For instance, cryptographer Stuart Haber, whose whitepapers on timestamping were cited in the bitcoin white paper, claims to have created the first blockchain called Surety.
According to Haber, that has to be the reason why Satoshi cited his work – three times out of just nine total citations. Surety was launched in 1995 for timestamping records, and it’s still running today.
Yet, Haber admits that his version doesn’t have all the same benefits of bitcoin since it’s centralized – managed by one company.
And that highlights where things get tricky when you’re talking about a blockchain. See, there isn’t necessarily agreement on a single definition of a the technology.
The Merriam Webster dictionary actually presents a much older word for blockchain – “a chain in which the alternate links are broad blocks connected by thin side links pivoted to the ends of the blocks, used with sprocket wheels to transmit power, as in a bicycle.”
While Google defines blockchain as:
But, for those seasoned veterans of the space, even this definition is problematic. Many of these new-age private blockchains don’t record their transactions publicly.
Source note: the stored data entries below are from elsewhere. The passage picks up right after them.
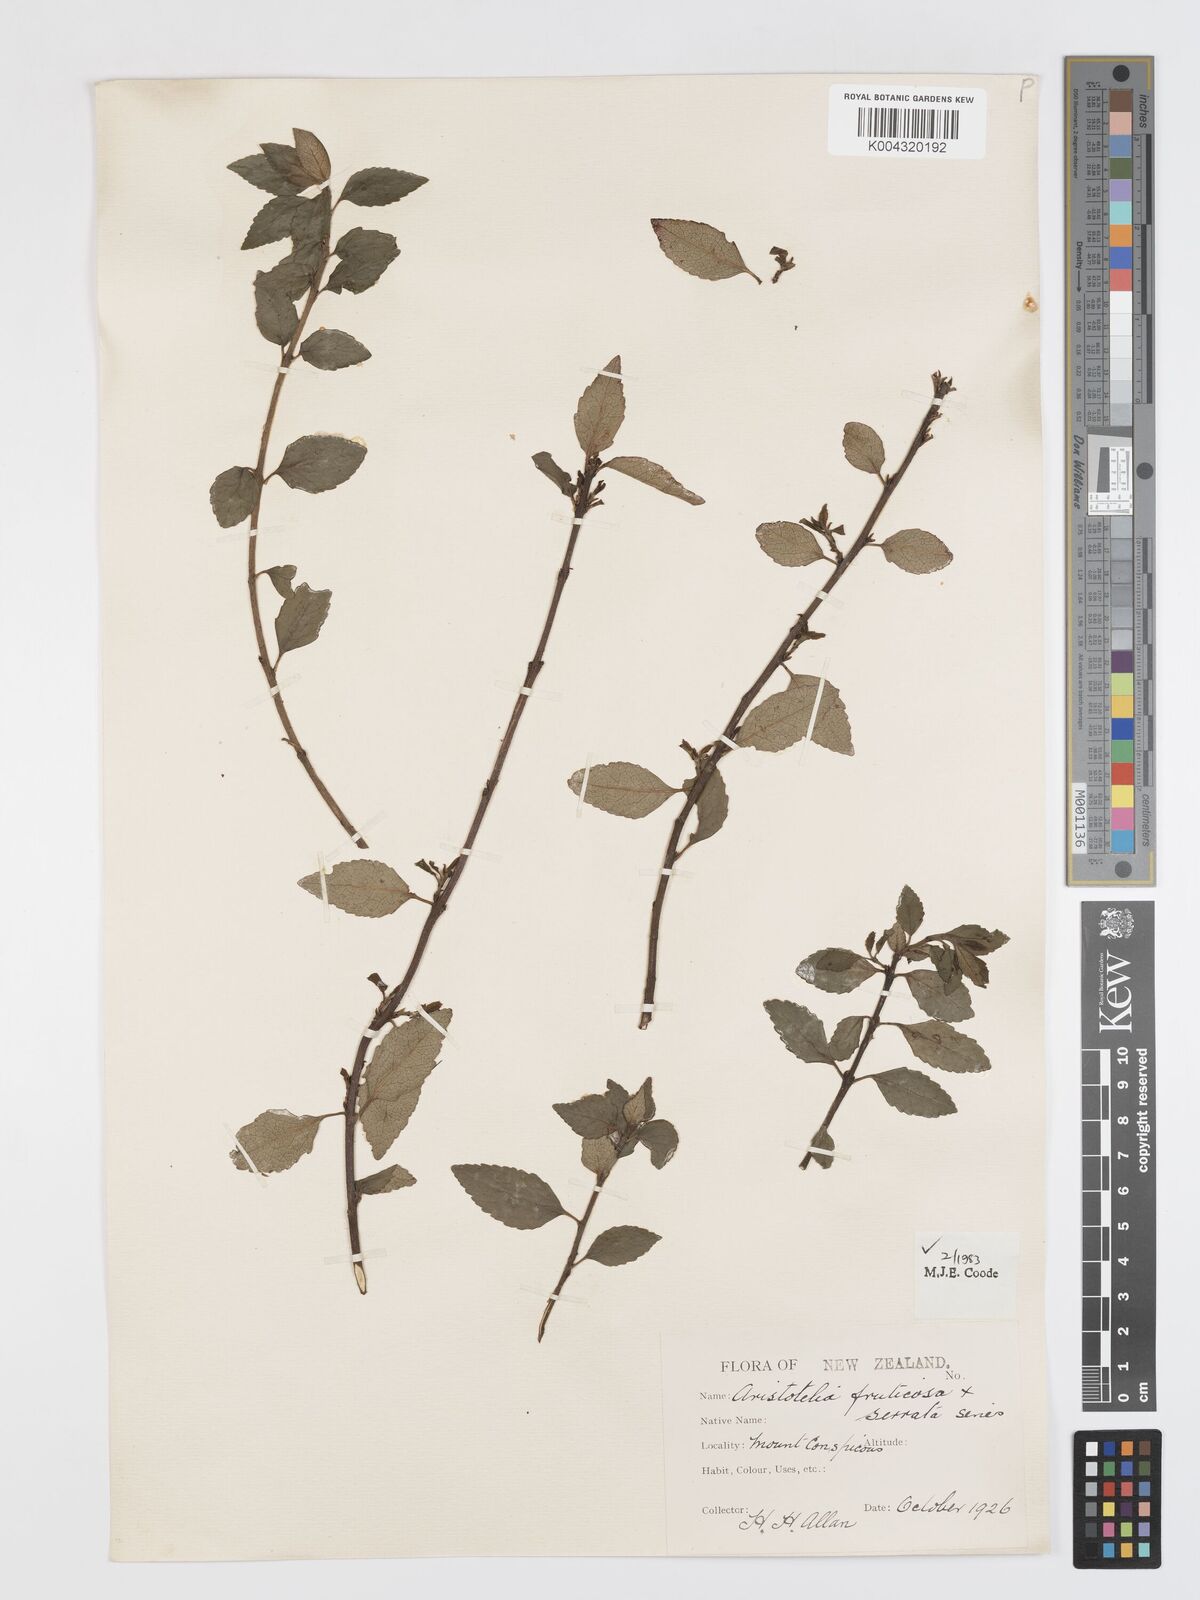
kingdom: Plantae
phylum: Tracheophyta
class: Magnoliopsida
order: Oxalidales
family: Elaeocarpaceae
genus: Aristotelia
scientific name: Aristotelia fruticosa
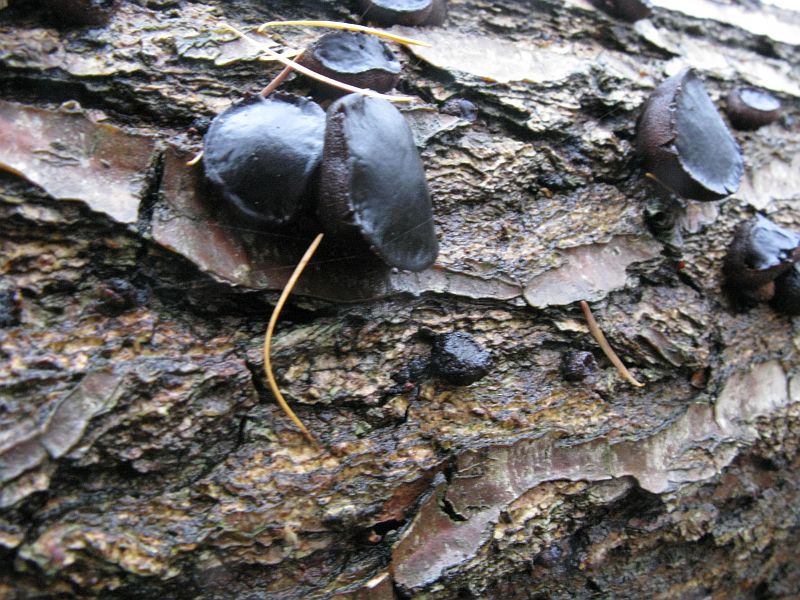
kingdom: Fungi
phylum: Ascomycota
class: Leotiomycetes
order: Phacidiales
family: Phacidiaceae
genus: Bulgaria
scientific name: Bulgaria inquinans
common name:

“The term has become so widespread that it’s quickly losing meaning,” as The Verge put it earlier this year.
Blind men
Haber pointed to an Indian parable to help explain the incompatible descriptions.
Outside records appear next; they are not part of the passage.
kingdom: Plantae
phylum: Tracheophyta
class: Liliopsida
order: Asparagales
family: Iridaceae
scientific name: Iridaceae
In the parable, a group of blind men come upon an elephant and start touching the animal to try and figure it out what it was in front of them.
Depending on what part of the elephant each man is touching, their answer changes. For instance, one of the blind men, touching the elephant’s trunk, thinks it’s a snake, while the other, touching the elephant’s leg, exclaims it’s a tree trunk.
It’s similar when people define blockchain, Haber said.
He told CoinDesk:
“Some definitions will be completely silly, showing that people don’t understand what they’re doing, but there will also be a bunch of accurate descriptions of various parts of the vast body of work.”
As such, he argues there isn’t just one meaning.
Even though, bitcoiners believe a blockchain can only be the one and only bitcoin blockchain, like words, definitions are always evolving and changing.